Mathematica helped all students in a school to get a 5 on the Calculus AP exam.

Example school - Ocoee Middle in Orlando http://www.oms.ocps.net/

 

On teacher development

If you want to include technology in a curriculum ask: WHAT DO YOU LOVE TO TEACH? WHAT IS THE MOST DIFFICULT PART OF ACCOMPLISHING THIS? Build the technology around these answers. Example: A teacher loved their egg hatching project - problem: they weren't always there to see the eggs hatch - solution: a simple web cam - technology infused into the curriculum to solve a problem - not for the sake of technology

Remember to start with the interest of the teacher - because you don't count - they do! Where do the teachers struggle? Start there - make it data-driven!!!

Create a website of best practices of teachers/students because this excites the teachers.

We should be transitioning to performing all staff-development online. The teachers will experience this new form of education that is quickly sweeping the globe. They will be better able to assist students as a facilitator if they are familiar with the process.

When you need to make a pitch - get someone else to present the policy changes - perhaps someone external? Faculty are more likely to listen to an outside "expert."

Create self-directed learning - teachers must teach students to be self-directed learners.

Students (and teachers) need to be self-directed information processors.

Most-Needed Teacher Skills 1. Socratic method 2. Collaboration (student and teacher - more than one teacher) 3. Teach understanding of the world and it's people - global economy, global learning - global workforce 4. Family involvement

A critical skill that teachers need is to be team-based, collegial, sharing their knowledge and wisdom—not thinking that “these are my students in my classroom.” We have to drop that language. Collegiality, teamwork, is what’s needed. See: Margaret Riel - http://gsep.pepperdine.edu/~mriel/office/papers/whitepaper/ http://gsep.pepperdine.edu/%7Emriel/

Staff developers: please don’t train teachers to use technology without kids. Ask every teacher to bring two or three students. For example, each teacher brings 2 kids to the training session. The kids use computer instead of the teacher. The teacher learns how to facilitate learning on the computer. Have them observe the students (boys vs. girls, learning styles, frustration of kids, etc.). The teachers should have a purposeful focus for watching kids in your workshop -after the kids leave, share what the teachers observed with each other. They learn how to use the technology to facilitate LEARNING. All workshops should have an academic goal – designing an assignment.

All teachers should have a fire-wire camera - it is a core technology.

 

On preparing students for the work force

We have built the capacity to move jobs anywhere in the world - and they are moving around the world - we need to prepare our students accordingly. We need to teach students how to work around the world - from anywhere/for anywhere.

Any desk job can be done from any location with global internet communications.

China's economy will surpass ours in less than 10 years - that is a sobering reality.

The Indian dream - nice car/home/life of ease and they are so hungry for knowledge that they will do anything to get it - they have a drive - where is ours?

Use concepts that your school board/governing body can relate to such as... Local demographics - Adults from 18-29 years of age - up to 65% return home, do you want your kids living at home with you?

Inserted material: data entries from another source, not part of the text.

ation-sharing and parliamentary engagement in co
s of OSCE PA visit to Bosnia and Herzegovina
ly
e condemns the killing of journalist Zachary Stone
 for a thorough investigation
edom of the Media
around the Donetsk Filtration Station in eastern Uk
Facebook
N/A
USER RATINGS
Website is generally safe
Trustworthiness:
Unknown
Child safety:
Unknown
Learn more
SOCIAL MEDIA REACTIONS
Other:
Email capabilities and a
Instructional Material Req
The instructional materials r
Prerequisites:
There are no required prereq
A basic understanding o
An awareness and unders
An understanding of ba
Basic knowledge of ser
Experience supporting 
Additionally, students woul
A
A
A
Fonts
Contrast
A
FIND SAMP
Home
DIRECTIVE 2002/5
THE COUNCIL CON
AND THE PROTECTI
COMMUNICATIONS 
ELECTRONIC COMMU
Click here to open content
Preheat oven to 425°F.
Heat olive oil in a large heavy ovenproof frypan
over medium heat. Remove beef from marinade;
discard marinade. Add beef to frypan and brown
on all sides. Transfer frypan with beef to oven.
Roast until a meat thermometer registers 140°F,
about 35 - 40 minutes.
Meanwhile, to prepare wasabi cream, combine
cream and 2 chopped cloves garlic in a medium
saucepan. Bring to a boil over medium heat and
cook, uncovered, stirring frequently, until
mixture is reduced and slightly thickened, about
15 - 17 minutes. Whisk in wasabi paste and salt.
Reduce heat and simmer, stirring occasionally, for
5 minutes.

Do you want kids that are economically viable or economically dependent?

We must teach students to be economically viable.

 

Concluding Thoughts

 Don't do “technology” plans -- I want to plan, but I want to write an information communication plan, because if you focus on the quality of the information and the quality of the relationships, then you can include all teachers. If you ask teachers, "What technology should we buy to improve learning?" many teachers cannot answer that question intelligently. But if you focus on information communication planning and you ask every teacher, "What information do you want? What relationships do you want?" then every teacher can participate.

The big change that's coming is not technology -- it's relationships. Connecting people together is the big change. The real revolution is about information and communications.